China’s manufacturing sector unexpectedly contracted in August as power cuts and temporary factory closures due to the heatwave dampened production and sales, survey results from S&P Global showed on Thursday.
The Caixin manufacturing Purchasing Managers’ Index fell to 49.5 in August from 50.4 in July.
The reading fell below the neutral 50.0 mark for the first time since May. The score was forecast to fall to 50.2.
New orders logged the first drop in three months due to subdued market conditions, power cuts and lingering COVID-19 impacts. Foreign demand also fell back into contraction. At the same time, production growth also slowed at a marginal pace.
Staffing levels at manufacturers fell for the fifth month in a row as firms adopted downsizing policies due to lower intakes of new work. Data showed that backlogs of work were stable in August, following two months of decline.
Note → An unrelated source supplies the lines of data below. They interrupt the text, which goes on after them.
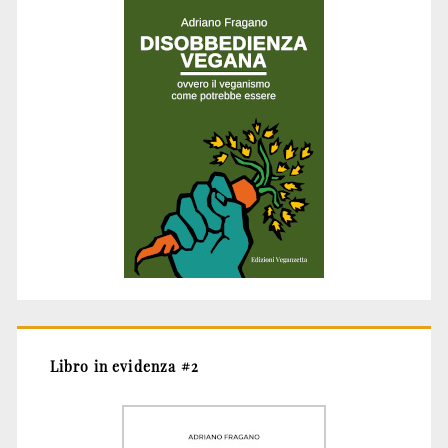
Libro in evidenza #2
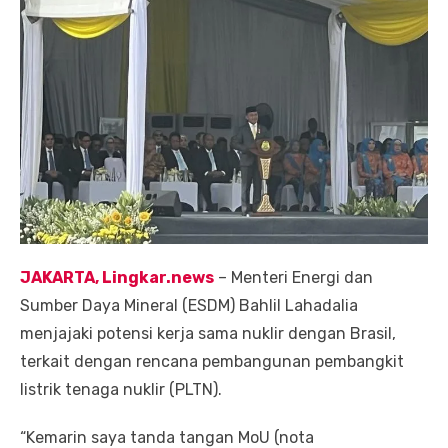
JAKARTA, Lingkar.news
– Menteri Energi dan
Sumber Daya Mineral (ESDM) Bahlil Lahadalia
menjajaki potensi kerja sama nuklir dengan Brasil,
terkait dengan rencana pembangunan pembangkit
listrik tenaga nuklir (PLTN).
“Kemarin saya tanda tangan MoU (nota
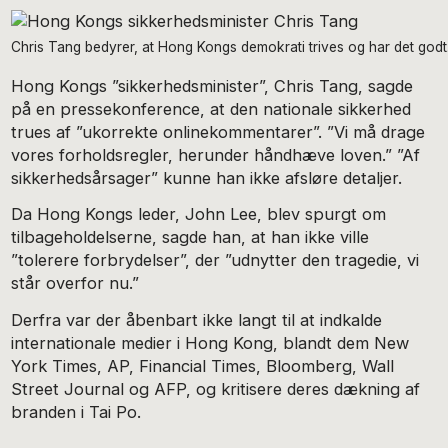
Chris Tang bedyrer, at Hong Kongs demokrati trives og har det 
Hong Kongs ”sikkerhedsminister”, Chris Tang, sagde
på en pressekonference, at den nationale sikkerhed
trues af ”ukorrekte onlinekommentarer”. ”Vi må drage
vores forholdsregler, herunder håndhæve loven.” ”Af
sikkerhedsårsager” kunne han ikke afsløre detaljer.
Da Hong Kongs leder, John Lee, blev spurgt om
tilbageholdelserne, sagde han, at han ikke ville
”tolerere forbrydelser”, der ”udnytter den tragedie, vi
står overfor nu.”
Derfra var der åbenbart ikke langt til at indkalde
internationale medier i Hong Kong, blandt dem New
York Times, AP, Financial Times, Bloomberg, Wall
Street Journal og AFP, og kritisere deres dækning af
branden i Tai Po.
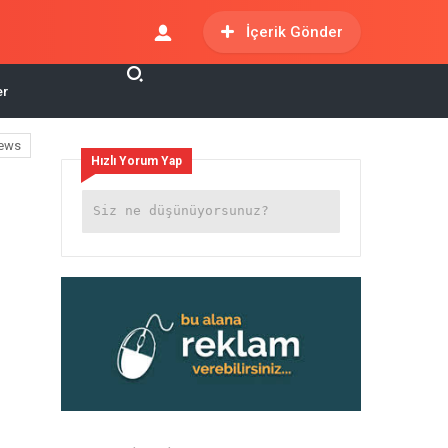
İçerik Gönder
er
ews
Hızlı Yorum Yap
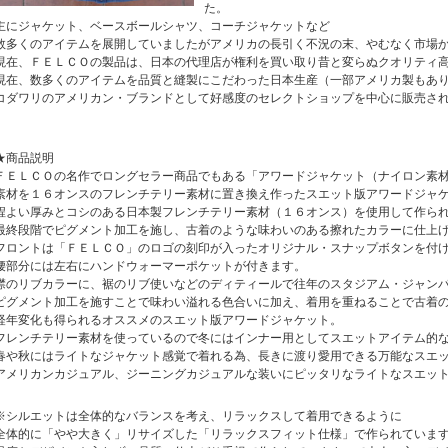
た。
主にジャケット、ベースボールシャツ、コーチジャケットなど
数多くのアイテムを展開していましたがアメリカの長引く不況の末、やむなく市場
現在、ＦＥＬＣＯの製品は、日本の代理店が権利を買い取り昔と変らぬクオリティ
現在、数多くのアイテムを品質と縫製にこだわった日本生産（一部アメリカ製もあ
コダワリのアメリカン・ブランドとして好感度のセレクトショップを中心に販売さ
★商品説明
ＦＥＬＣＯの名作でロングセラー商品でもある「アワードジャケット（ナイロン素
素材を１６オンスのフレンチテリー素材に置き換え作ったスエット版アワードジャ
程よい厚みとコシのある日本製フレンチテリー素材（１６オンス）を使用して作ら
最終段階でピグメント加工を施し、古着のような味わいのある擦れたカラーに仕上
フロントは「ＦＥＬＣＯ」のロゴの刻印が入ったオリジナル・スナップボタンを付
腰部分には左右にハンドウォーマーポケットが付きます。
襟のリブカラーに、裾のリブ使いなどのディティールで往年のスタジアム・ジャン
ピグメント加工を施すことで味わい溢れる色合いに加え、着用を重ねることで古着
経年変化も得られるオススメのスエット版アワードジャケット。
フレンチテリー素材を使っているので冬にはインナー用としてスエットアイテム的
春や秋にはライトなジャケット感覚で着れる為、長きに渡り愛用できる万能なスエ
アメリカンカジュアル、ジーニングカジュアルな装いにピッタリなライトなスエッ
※シルエットは全体的なバランスを考え、リラックスして着用できるように
全体的に「やや大きく」リサイズした「リラックスフィット仕様」で作られていま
Average input costs dropped for the first time since May 2020. Although moderate, the rate of reduction was the quickest seen since the start of 2016. To boost competitiveness and attract sales, prices charged by manufacturers dropped at the fastest rate since May.
Although Chinese manufacturing firms were generally confident that output would rise over the next year, the level of sentiment was unchanged from July.
Right now, the economy is still slowly recovering from a widespread outbreak of Covid-19 in the first half of the year, Wang Zhe, a senior economist at Caixin Insight Group said. Yet, local flare-ups and the punishing heat wave have disrupted the trend and created new downward pressures, posing a threat to the recovery.